Le slogan de Nuvacore, « Engineered for Altitude », résume bien leur philosophie. IIls ne veulent pas faire un processeur pour votre prochain PC portable, mais un cœur CPU généraliste taillé pour les centres de données et en particulier pour les charges de travail continues liées à l’IA.

Ils ciblent ce qu’ils appellent l’agentic computing, ces charges de travail massives et continues liées à l’IA. Là où un processeur classique gaspille de l’énergie à gérer des tâches dont personne n’a besoin dans un serveur, Nuvacore veut un design radical, ultra-efficace en surface et en consommation.

Le problème ? Pour l’instant, c’est le grand mystère. On sait qu’ils veulent faire un CPU réinventé, mais la recette exacte reste sous clé. Pas de nombre de cœurs, pas de fréquence, pas de finesse de gravure annoncée. Mais quand on sait qu’ils ont déjà prouvé leur valeur chez Apple et Qualcomm, on leur accorde volontiers le bénéfice du doute.

Surtout, Nuvacore ne dit pas quelle architecture de jeu d’instructions (ISA) utilisera son CPU. ARM, comme pour ses travaux précédents chez Apple et Nuvia ? RISC-V, l’option souveraine qui monte ? Ou autre chose ?

Pourquoi Intel et AMD devraient commencer à s’inquiéter

Intel et AMD itèrent depuis des décennies sur le socle x86, en empilant du cache (comme le 3D V-Cache d’AMD) ou en mélangeant des cœurs puissants et économes. C’est efficace, mais c’est une stratégie de compromis. Ils doivent contenter tout le monde, du joueur PC aux serveurs de cloud.

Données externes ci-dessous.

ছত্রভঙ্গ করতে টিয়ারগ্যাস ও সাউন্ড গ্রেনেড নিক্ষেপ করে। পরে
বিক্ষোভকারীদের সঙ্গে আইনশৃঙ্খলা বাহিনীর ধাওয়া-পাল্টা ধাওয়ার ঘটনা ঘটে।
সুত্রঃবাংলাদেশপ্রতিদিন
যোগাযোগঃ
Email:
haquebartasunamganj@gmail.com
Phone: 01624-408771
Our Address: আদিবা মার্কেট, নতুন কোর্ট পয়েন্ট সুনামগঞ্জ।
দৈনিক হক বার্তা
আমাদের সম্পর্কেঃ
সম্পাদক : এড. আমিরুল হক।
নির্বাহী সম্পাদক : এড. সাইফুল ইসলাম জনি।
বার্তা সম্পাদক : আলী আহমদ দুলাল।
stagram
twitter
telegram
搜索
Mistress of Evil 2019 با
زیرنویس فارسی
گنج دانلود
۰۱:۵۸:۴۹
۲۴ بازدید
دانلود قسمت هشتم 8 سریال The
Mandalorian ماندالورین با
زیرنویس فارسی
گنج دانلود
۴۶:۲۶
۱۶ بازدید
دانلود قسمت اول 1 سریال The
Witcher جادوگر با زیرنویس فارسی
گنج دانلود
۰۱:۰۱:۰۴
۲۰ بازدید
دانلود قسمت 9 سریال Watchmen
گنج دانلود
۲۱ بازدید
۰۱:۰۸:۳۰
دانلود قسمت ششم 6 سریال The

Nuvacore n’a pas ce boulet au pied. En repartant de zéro, ils peuvent optimiser leur puce pour les besoins actuels. Dans un centre de données, chaque millimètre carré de silicium et chaque joule comptent. Si Nuvacore arrive à produire un cœur capable de délivrer une puissance de calcul supérieure avec une densité plus élevée que les EPYC d’AMD ou les Xeon d’Intel. Nuvacore pourrait forcer les géants à revoir leurs plans, à condition de convaincre un écosystème serveur qui ne change pas de fournisseur CPU à la légère.

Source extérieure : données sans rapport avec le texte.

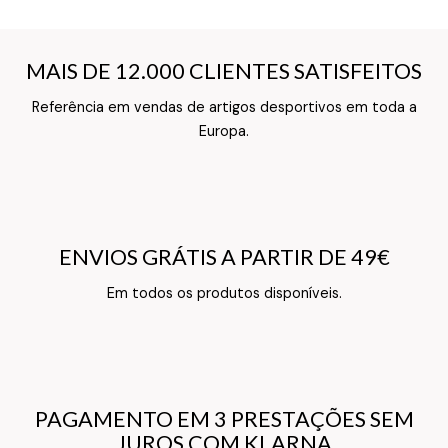
MAIS DE 12.000 CLIENTES SATISFEITOS
MAIS DE 12.000 CLIENTES SATISFEITOS
Referência em vendas de artigos desportivos em toda a
Texto do Verso do Cartão de Informação
Europa.
ENVIOS GRÁTIS A PARTIR DE 49€
ENVIOS GRÁTIS A PARTIR DE 49€
Texto do Verso do Cartão de Informação
Em todos os produtos disponíveis.
PAGAMENTO EM 3 PRESTAÇÕES SEM
PAGAMENTO EM 3 PRESTAÇÕES SEM
JUROS COM KLARNA
JUROS COM KLARNA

Et Nuvacore ne partira pas non plus d’un terrain vierge côté ARM : AWS fabrique déjà ses propres CPU Graviton pour ses centre de données, Ampere propose ses puces Altra aux clouds tiers, et Nvidia pousse son CPU Grace couplé à ses GPU. La place est loin d’être libre.

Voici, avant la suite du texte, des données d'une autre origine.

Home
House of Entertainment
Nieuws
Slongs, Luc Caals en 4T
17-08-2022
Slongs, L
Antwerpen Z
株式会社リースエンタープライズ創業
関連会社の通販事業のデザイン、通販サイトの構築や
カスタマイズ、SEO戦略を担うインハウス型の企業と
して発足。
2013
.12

Mais cela reste crédible d’autant plus que les grands acteurs du cloud (AWS, Google, Microsoft) cherchent désespérément à réduire leur facture énergétique liée à l’IA. Nuvacore ne vend pas juste un processeur, ils vendent une réduction de coûts opérationnels. C’est là que réside leur véritable force de frappe.